“Abstraction and Referential Indeterminacy” by Matthias Schirn (Nov 13)

In this talk, I shall critically discuss some issues related to Frege’s notion of logical object and his paradigms of second-order abstraction principles: Hume’s Principle and especially Axiom V. The focus is on the referential indeterminacy of value-range terms, Frege’s attempt to remove it as well as on his subsequent proof of referentiality for his formal language. Special attention will be paid to the assumptions that underly his overall strategy.

Philosophy Seminar Series
Date: Thursday, 13 Nov 2014
Time: 2pm – 4pm
Venue: AS3 #05-23
Speaker: Matthias Schirn, University of Munich
Moderator: Dr. Tang Weng Hong

About the Speaker:

SchirnCROPMatthias Schirn  is Professor of Philosophy at the University of Munich. His research interests are in the philosophy of logic and mathematics, proof theory, the philosophy of language, intensional semantics, epistemology and the philosophies of Kant, Frege, Hilbert, Russell and Wittgenstein. He also taught at the universities of Oxford (1976, 2014), Michigan State (1976-77), Cambridge (1977-78), Minnesota (1989), the State University of Campinas (1991), the National University of Buenos Aires (1992), the National Autonomous University of Mexico (1993, 1994, 1997), the Federal University of Ceará in Fortaleza (2003), the National University San Marcos in Lima (2009) and numerous other universities in Europe and Latin America.
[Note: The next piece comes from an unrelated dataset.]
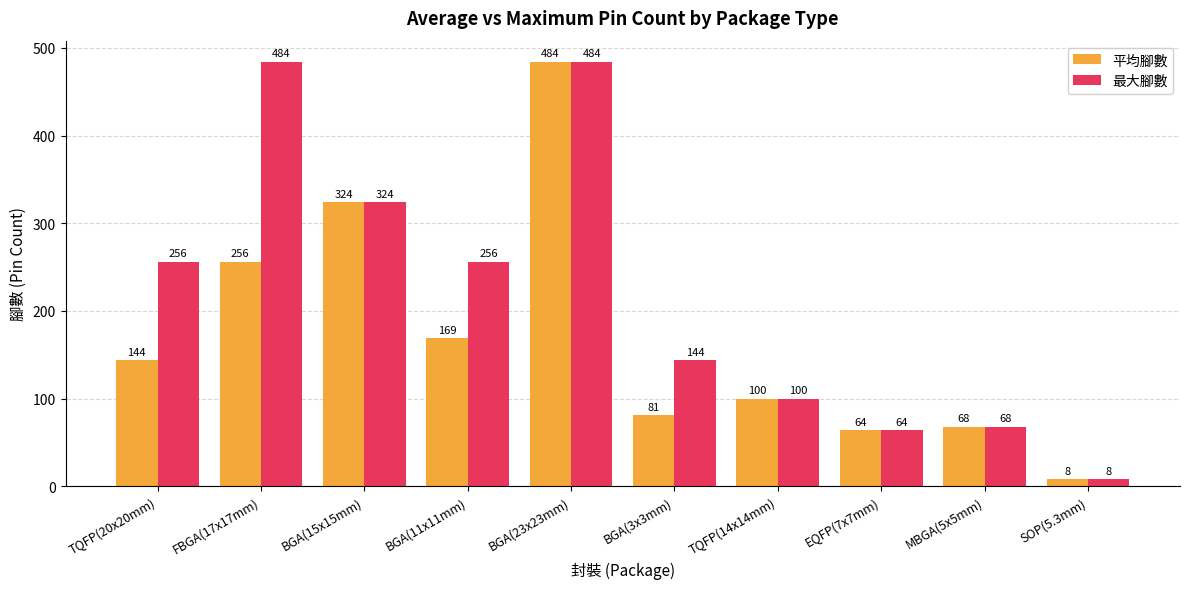

Reading right to left, extract all data points from this chart.

平均腳數: 8	68	64	100	81	484	169	324	256	144
最大腳數: 8	68	64	100	144	484	256	324	484	256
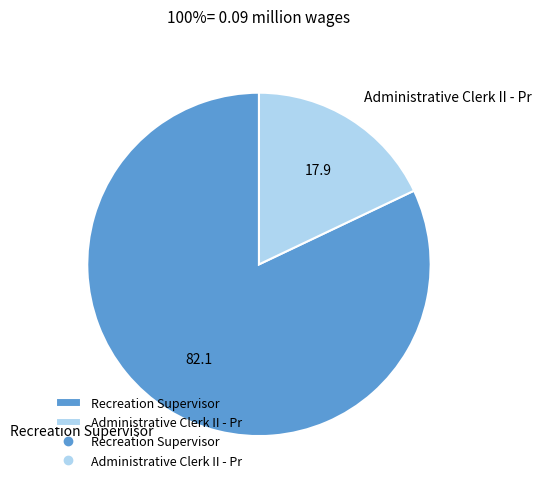

Is the sum of Recreation Supervisor and Administrative Clerk II - Pr greater than half?

Yes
He gave invited talks at many of the most prestigious universities in Europe, the United States of America, Latin America, Asia and Australia. Since 2012 he is a member of the Munich Center for Mathematical Philosophy. He has published in Mind, Synthese, The British Journal for the Philosophy of Science, Erkenntnis, Dialectica, The Journal of Symbolic Logic, Reports on Mathematical Logic, History and Philosophy of Logic, Logique et Analyse, Axiomathes, Theoria, Kantstudien, and other international journals. He is currently preparing two books on Frege’s philosophy and his logic.